If we come to our teaching ‘as a friend’ then we can be Tolstoy’s teacher:

‘Tolstoy’s teacher is not merely expected to transmit knowledge deemed traditionally worthy, nor even to convey the values of contemporary society. He is not merely a filter for purifying and simplifying a dominant strain of culture. He is rather, a remarkably independent and creative artist who…stimulates the pupil to understand those aspects of culture that he as a teacher deems valuable. The teacher is, then, given and extraordinary degree of independence. It is his judgement that is final and crucial. His freedom is checked, or rather defined by several claims...the claims made by the actual world in which the pupil finds himself and which he must live in successfully after his schooling has ended. His studies must prepare him for the realities of that world. They need not prepare him for a specific vocation or dictate a limited role for him; nor need they provide him with only utilitarian skills which would enable him to cope with the practical problems of life.’

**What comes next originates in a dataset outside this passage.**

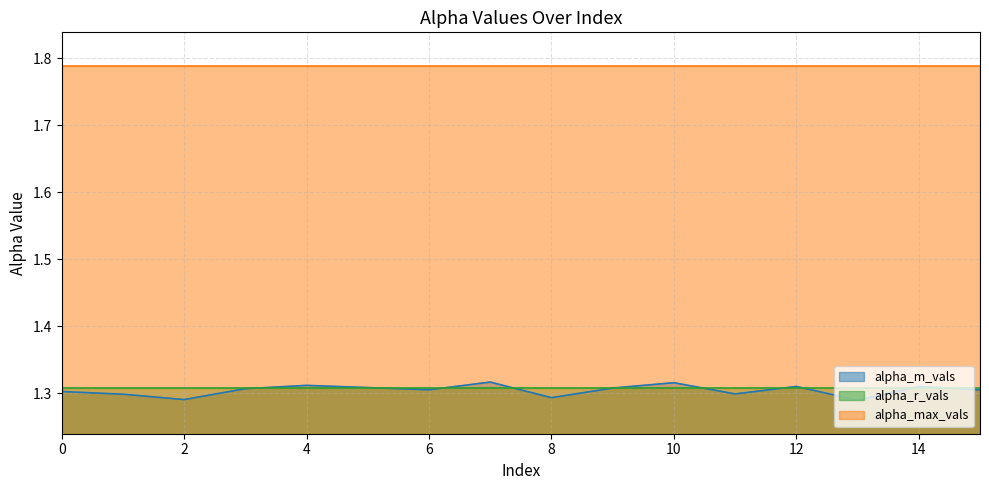

List the labels in order of alpha_r_vals value, smallest first.

0, 1, 2, 3, 4, 5, 6, 7, 8, 9, 10, 11, 12, 13, 14, 15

Schumacher also focuses attention on the teacher. He points out that in schools there is an irresolvable tension between ‘freedom’ and ‘discipline and obedience.’ There is no solution, ‘and yet some educators are better than others.’ The problem is transcended by ‘love, empathy, participation mystique, understanding, compassion – these are faculties of a higher order than those required for the implementation of any policy of discipline or of freedom. To mobilise these higher faculties or forces, to have them available not simply as occasional impulses but permanently: that requires a high level of self-awareness, and that makes a great educator.’

Vinoba Bhave, Satish’s teacher, wrote: ‘The goal of education must be freedom from fear…Fearlessness means that we should neither fear anything nor inflict fear on others…The only sufficient basis for such fearlessness is knowledge of the self. This self-knowledge is the foundation of education.’

The vision that the core team, and a small group of parents, shared is a global vision. It is a vision of the world as it could be and the steps that need to be taken to confront poverty and injustice and to live in harmony with nature. It is a commitment, for instance, to reducing consumption. (And that is why low pay wasn’t really a problem.) It is a vision of those who know that unless we look to ourselves and our own lifestyle we can have no influence.

At any one time the majority of parents probably did not share our vision, and certainly not all pupils took it on board, for we were not in the brainwashing business. And that is the way it has to be. For I believe that any attempt to reach consensus is likely to result in a lowest common denominator rather than the highest common factor.